Short term for the Fed, liquidity issues will continue to drive the dialogue. The Fed took a small step regarding the band in IOER and the Reverse Repo operation lower but a more aggressive approach is needed.
The Way Forward
When we look at all of Powell’s comments from yesterday, it’s not clear the Fed is done.
Powell: “Data dependent includes global data” and the Fed is still in risk management mode. We continue to feel the bigger driver going forward from here will be the ongoing dialogue between China and the US.
We have been of the opinion beyond yesterday’s cut, the hurdle for future cuts would be higher. We stick with that. Our baseline call going back 6 months was a Fed Funds rate 50-100-basis points lower off of 2.5% but through 2020.
As Powell indicated when questioned “when the Fed will be done”?

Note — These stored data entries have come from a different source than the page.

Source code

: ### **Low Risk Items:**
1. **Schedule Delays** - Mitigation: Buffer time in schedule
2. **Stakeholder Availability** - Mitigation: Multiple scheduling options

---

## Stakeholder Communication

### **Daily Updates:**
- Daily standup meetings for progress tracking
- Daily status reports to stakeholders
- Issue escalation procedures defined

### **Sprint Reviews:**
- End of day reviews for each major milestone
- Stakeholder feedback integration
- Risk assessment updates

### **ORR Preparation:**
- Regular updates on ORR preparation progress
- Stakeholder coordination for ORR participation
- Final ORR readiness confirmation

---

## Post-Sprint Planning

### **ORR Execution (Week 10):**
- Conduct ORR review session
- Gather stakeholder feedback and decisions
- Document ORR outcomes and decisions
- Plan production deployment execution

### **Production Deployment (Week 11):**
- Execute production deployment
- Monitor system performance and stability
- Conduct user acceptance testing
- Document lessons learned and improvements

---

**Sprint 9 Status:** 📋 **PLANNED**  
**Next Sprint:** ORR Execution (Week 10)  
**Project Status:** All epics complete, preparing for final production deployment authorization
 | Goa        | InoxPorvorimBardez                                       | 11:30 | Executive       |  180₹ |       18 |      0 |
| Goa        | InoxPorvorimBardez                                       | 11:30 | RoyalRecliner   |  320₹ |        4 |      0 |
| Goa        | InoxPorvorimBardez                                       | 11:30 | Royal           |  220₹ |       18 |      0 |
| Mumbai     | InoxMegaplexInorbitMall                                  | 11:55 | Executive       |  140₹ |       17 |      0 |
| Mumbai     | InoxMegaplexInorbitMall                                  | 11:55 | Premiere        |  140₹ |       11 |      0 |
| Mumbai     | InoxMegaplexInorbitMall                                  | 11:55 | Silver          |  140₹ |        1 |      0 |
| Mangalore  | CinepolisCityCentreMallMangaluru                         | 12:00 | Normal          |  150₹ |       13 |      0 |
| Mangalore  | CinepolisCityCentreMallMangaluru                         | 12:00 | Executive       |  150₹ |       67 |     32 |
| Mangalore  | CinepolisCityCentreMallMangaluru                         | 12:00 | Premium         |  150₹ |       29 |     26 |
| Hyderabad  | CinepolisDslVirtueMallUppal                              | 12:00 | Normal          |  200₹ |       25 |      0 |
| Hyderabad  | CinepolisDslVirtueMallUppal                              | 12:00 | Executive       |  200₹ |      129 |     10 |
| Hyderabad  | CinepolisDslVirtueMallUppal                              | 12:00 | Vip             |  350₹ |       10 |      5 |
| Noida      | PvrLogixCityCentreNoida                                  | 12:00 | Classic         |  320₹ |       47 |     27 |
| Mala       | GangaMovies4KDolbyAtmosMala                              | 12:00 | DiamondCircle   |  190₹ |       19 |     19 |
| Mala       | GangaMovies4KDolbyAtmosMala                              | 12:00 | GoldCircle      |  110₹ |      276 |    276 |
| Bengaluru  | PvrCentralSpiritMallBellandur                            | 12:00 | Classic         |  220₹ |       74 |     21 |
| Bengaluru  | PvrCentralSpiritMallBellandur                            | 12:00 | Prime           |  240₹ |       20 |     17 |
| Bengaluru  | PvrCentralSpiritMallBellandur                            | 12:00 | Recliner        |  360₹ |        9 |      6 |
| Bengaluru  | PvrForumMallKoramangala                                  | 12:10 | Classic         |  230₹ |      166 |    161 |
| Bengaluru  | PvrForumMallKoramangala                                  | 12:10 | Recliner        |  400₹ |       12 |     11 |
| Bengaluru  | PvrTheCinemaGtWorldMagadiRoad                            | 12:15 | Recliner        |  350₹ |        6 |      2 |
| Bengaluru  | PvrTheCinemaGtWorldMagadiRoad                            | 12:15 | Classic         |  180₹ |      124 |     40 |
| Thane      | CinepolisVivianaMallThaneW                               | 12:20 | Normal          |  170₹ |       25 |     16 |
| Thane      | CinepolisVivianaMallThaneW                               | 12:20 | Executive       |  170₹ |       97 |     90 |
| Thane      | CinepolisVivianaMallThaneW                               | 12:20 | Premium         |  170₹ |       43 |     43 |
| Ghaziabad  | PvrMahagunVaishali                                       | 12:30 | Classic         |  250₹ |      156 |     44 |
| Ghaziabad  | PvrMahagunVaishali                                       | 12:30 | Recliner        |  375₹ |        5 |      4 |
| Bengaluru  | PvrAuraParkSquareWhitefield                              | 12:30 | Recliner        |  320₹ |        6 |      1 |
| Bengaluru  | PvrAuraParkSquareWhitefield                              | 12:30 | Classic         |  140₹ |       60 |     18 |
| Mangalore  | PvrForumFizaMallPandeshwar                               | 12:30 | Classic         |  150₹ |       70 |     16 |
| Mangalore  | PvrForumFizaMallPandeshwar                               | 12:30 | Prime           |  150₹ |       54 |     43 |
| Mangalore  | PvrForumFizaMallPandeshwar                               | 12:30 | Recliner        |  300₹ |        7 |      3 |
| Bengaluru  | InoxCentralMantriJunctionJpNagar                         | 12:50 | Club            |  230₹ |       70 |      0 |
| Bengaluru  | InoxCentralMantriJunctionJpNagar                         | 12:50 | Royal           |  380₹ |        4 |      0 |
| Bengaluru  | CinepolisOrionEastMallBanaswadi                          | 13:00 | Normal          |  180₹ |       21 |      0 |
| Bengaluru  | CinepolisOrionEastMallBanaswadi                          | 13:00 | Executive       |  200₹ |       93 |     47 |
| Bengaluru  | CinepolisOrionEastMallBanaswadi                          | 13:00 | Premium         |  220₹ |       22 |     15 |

Powell: “We will know when we know”
That statement tells you all. The Fed is still hedging potential outcomes, yet believing in their forecast for the US economy (1995/1998). Furthermore, Powell continues to revert back to the move in rates and financial conditions already accomplished this year and all with just a few small cuts. The market has done much of the work.
Translation:The impact and importation of negative yields on the long end of the US curve is alive and well supporting both the consumer and corporate balance sheet. In referencing these specific periods in time, the Chairman laid his cards on the table.